Noch ein Hinweis: Die Orientierung wird einem nicht leichtgemacht. Auch auf etlichen Bahnhöfen (auf Haltepunkten sowieso) fehlt jegliche Beschriftung. Vom Mitzählen der Bahnhöfe rate ich zumindest beim Nahverkehr ab - es gibt an einigen Strecken einzelne weitere Haltepunkte. Und noch was: Die beiden Züge eines Zugpaares haben nicht immer die selben Haltbahnhöfe.

In Georgien wird gelegentlich auch zu früh abgefahren. Der Rekord lag bei 10 Minuten.

Landkarten gibts in 1:100.000 hier und in 1:50.000 (hab ich erst nach meiner Reise gefunden) hier.

Re: Ein paar Bilder aus Georgien

geschrieben von: luas3001

Datum: 21.04.08 19:11

Danke, schöner Beitrag, besonders

> Weiter westlich gibt es noch einen nicht im Fahrplan verzeichneten, aber trotzdem bedienten Haltepunkt, absolut vorbildlich mit
> Hochbahnsteig, Rampe und Wartehäuschen:

;-)
Sowas, und zwar wirklich genau sowas ist der Grund, warum ich mich ärgere, schon einige Jahre nicht mehr in der ex UDSSR gewesen zu sein. ...

Pay the fare or pay the price.
LUAS

Re: Ein paar Bilder aus Georgien

geschrieben von: ehemaliger Nutzer

Datum: 27.04.08 14:37

dann nochmals sehr vielen Spassiba=dank- das kam gerade noch aufs gute Moment- hatte früher die site des georg. Eisenb. gesehen, aber diese sehr nützliche Englische noch nicht. Morgenabend ab nach Izmir, um erst mal die neue Türkische Stadtbahnen mit zu nehmen, dann am Tag des Arbeits etwa am Grenze zu gelangen.

Re: Ein paar Bilder aus Georgien

geschrieben von: ehemaliger Nutzer

Datum: 27.04.08 15:53

Richtig gut, für die schön großen Bilder gibt es ein Sonderlob.

Falk

Re: Ein paar Bilder aus Georgien

geschrieben von: ehemaliger Nutzer

Datum: 03.05.08 12:24

dann nochmals ein kurzer Gruss aus Rustaveli/Tblisi, es hat alles geklappt, wenn auch nicht ganz einfach, und morgen geht es dan bis Yerevan (im Bus, r"uck im Zug geplant.
NZ Tbilisi-Baky fahren doch t"aglich, 2 Azeri-Garnituren.
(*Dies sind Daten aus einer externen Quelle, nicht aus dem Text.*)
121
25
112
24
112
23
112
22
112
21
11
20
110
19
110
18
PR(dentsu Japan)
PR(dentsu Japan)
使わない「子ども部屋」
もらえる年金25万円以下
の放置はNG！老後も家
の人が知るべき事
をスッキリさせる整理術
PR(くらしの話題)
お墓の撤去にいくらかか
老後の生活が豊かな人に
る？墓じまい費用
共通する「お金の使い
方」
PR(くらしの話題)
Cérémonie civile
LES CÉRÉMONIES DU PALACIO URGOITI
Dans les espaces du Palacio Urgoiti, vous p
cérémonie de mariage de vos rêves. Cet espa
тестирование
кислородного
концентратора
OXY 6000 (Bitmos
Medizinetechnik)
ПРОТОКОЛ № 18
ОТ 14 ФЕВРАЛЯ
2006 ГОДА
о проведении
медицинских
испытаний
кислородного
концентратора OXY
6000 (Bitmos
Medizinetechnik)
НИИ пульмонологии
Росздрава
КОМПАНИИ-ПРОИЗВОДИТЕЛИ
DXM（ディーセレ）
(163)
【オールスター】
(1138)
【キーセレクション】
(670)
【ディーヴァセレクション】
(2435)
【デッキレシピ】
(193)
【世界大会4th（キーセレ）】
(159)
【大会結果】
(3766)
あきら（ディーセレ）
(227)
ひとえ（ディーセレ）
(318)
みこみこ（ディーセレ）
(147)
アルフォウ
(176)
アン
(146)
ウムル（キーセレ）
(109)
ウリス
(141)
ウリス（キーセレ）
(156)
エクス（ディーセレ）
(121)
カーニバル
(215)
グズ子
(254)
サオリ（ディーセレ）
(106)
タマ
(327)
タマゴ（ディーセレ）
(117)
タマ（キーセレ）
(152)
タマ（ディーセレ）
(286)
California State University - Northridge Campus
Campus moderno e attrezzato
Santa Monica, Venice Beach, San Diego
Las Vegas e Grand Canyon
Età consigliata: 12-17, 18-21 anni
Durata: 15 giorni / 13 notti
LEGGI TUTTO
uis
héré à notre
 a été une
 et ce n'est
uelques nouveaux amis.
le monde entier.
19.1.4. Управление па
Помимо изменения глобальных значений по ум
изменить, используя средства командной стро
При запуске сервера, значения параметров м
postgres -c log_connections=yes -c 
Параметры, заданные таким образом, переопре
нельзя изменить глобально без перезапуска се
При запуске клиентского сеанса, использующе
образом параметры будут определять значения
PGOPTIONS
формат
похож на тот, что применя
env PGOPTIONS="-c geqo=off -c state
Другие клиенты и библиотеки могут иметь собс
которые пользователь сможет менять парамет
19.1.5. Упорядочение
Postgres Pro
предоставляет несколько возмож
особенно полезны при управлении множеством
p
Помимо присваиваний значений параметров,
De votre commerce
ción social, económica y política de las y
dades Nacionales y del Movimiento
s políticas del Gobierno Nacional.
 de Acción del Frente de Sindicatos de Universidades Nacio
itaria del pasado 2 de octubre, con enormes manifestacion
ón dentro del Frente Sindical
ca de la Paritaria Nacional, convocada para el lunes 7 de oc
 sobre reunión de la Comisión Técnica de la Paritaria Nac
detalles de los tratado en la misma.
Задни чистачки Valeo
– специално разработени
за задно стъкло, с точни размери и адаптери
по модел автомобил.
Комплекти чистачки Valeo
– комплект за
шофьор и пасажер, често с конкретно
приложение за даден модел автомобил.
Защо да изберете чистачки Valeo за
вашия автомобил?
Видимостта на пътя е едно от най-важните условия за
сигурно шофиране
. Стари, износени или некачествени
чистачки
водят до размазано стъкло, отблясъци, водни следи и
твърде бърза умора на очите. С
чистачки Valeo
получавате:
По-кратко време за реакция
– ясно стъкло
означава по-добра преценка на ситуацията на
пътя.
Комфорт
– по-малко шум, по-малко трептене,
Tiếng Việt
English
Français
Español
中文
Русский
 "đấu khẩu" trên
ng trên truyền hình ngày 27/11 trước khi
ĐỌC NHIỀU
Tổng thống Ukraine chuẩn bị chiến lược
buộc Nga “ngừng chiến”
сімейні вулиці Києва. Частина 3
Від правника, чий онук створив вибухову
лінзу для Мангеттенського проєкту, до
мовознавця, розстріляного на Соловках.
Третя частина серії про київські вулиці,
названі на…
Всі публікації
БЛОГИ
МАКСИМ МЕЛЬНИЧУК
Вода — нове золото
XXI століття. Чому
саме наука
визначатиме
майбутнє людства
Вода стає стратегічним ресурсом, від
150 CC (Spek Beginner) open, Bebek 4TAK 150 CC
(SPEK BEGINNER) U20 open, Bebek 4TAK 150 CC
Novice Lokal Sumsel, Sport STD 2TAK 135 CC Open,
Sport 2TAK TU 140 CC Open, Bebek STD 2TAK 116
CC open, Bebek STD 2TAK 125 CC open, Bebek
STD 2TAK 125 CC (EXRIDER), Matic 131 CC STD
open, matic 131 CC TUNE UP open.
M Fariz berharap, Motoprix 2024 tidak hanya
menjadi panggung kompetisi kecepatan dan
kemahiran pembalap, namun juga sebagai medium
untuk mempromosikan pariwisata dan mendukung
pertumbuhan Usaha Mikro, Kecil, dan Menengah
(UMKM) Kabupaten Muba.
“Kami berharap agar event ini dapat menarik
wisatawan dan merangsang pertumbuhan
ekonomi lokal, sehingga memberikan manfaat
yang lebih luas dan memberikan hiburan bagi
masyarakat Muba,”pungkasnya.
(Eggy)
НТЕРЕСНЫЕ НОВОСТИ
Das HBF hier in Tblisi ist eine roh-Betonklotz, das in Gori ganz neu renoviert, aber alles ganz leer innen. Eben mit erhebliche UKRayna-Kenntnis ist es allesamt doch noch gew"ohnungsbed"urftig.

Re: Ein paar Bilder aus Georgien

geschrieben von: ehemaliger Nutzer

Datum: 05.05.08 15:04

dvis schrieb:
-------------------------------------------------------
> dann nochmals ein kurzer Gruss aus
> Rustaveli/Tblisi,

Rustawi? Wenn nein, wo liegt Rustaweli (außer, daß der Dichter Namensgeber zahlreicher Straßen war)?